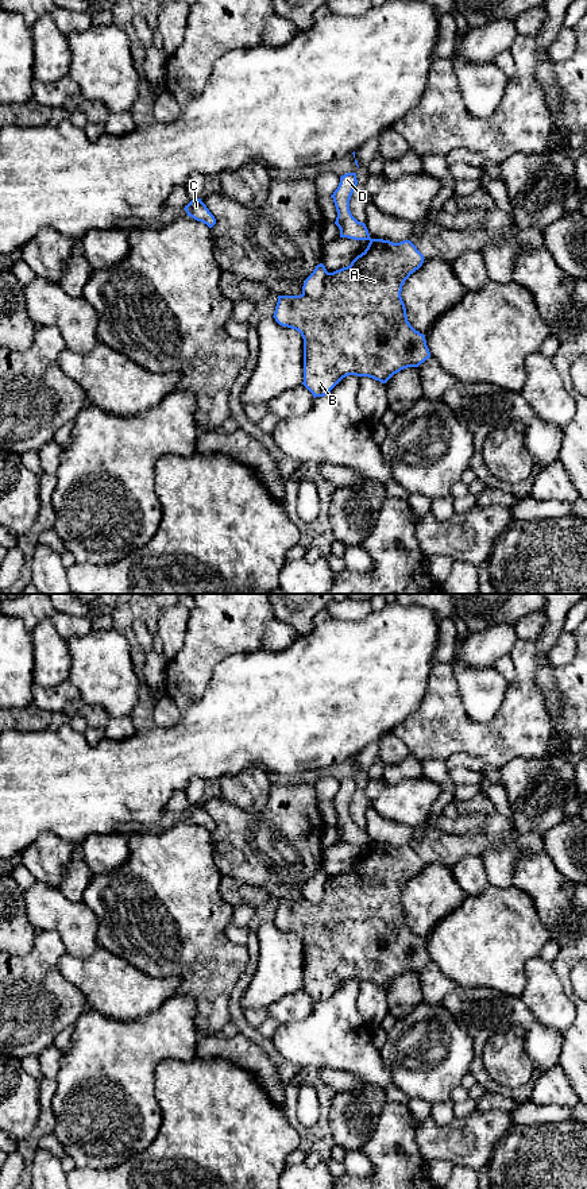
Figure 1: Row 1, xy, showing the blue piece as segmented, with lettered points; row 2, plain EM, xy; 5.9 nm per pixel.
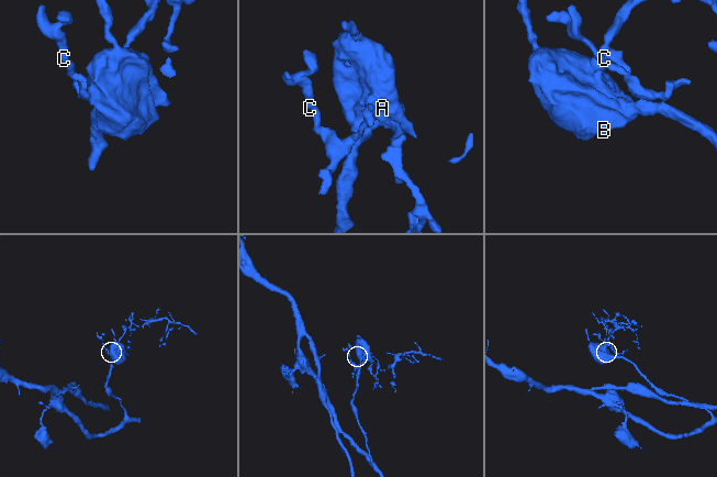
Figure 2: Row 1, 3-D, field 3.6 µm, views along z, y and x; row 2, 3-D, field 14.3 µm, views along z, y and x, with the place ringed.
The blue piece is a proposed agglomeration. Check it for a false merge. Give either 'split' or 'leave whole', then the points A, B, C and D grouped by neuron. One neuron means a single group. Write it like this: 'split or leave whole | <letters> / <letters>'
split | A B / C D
# # # # #
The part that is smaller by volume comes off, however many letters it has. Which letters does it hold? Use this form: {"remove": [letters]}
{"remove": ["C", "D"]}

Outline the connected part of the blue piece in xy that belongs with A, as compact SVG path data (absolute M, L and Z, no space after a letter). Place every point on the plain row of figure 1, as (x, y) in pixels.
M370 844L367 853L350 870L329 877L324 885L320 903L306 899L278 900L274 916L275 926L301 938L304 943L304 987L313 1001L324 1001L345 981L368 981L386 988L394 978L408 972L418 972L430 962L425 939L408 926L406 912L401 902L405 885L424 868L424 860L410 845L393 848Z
# # # # #
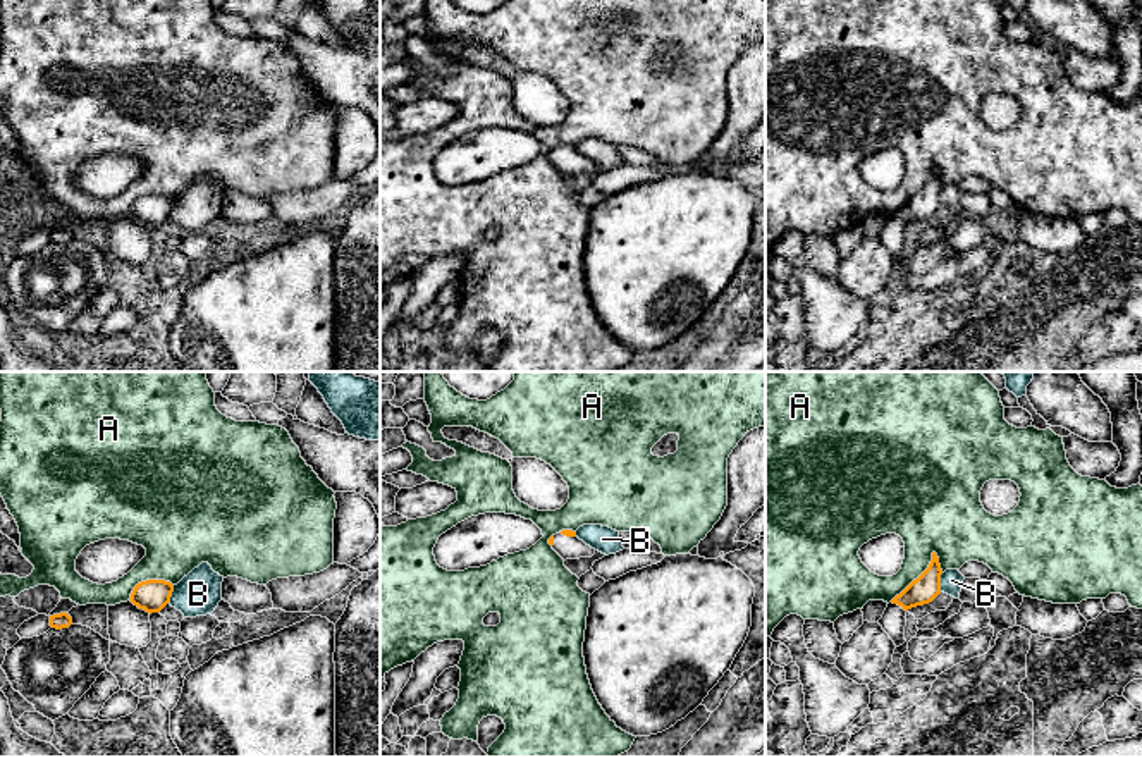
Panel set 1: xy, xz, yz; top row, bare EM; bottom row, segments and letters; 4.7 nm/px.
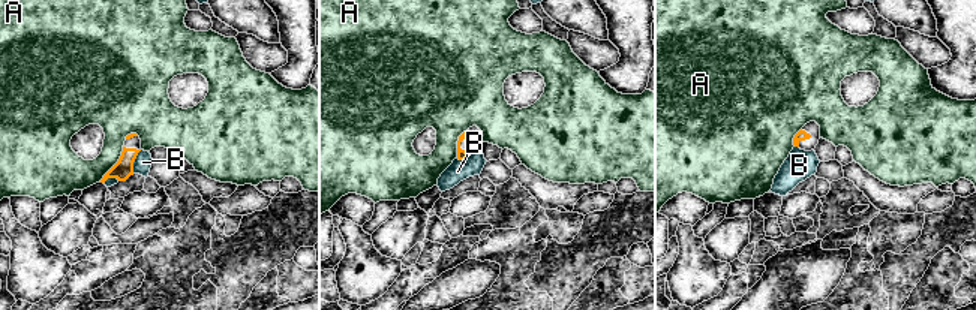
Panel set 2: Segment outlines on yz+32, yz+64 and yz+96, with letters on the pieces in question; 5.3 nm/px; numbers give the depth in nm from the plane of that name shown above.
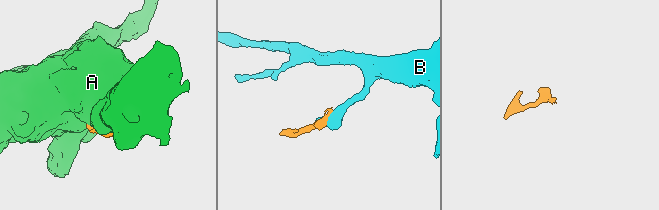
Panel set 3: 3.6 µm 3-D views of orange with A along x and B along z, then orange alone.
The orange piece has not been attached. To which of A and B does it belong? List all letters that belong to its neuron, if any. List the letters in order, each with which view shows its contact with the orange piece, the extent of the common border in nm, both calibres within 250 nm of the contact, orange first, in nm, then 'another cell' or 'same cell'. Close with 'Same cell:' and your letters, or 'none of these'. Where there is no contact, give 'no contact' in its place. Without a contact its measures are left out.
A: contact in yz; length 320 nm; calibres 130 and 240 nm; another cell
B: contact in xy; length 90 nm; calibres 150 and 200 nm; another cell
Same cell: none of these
# # # # #
What the exercise asks: Only the lines above that hold "Panel" are wanted. Show every one of them.

Solved exercise:
Panel set 1: xy, xz, yz; top row, bare EM; bottom row, segments and letters; 4.7 nm/px.
Panel set 2: Segment outlines on yz+32, yz+64 and yz+96, with letters on the pieces in question; 5.3 nm/px; numbers give the depth in nm from the plane of that name shown above.
Panel set 3: 3.6 µm 3-D views of orange with A along x and B along z, then orange alone.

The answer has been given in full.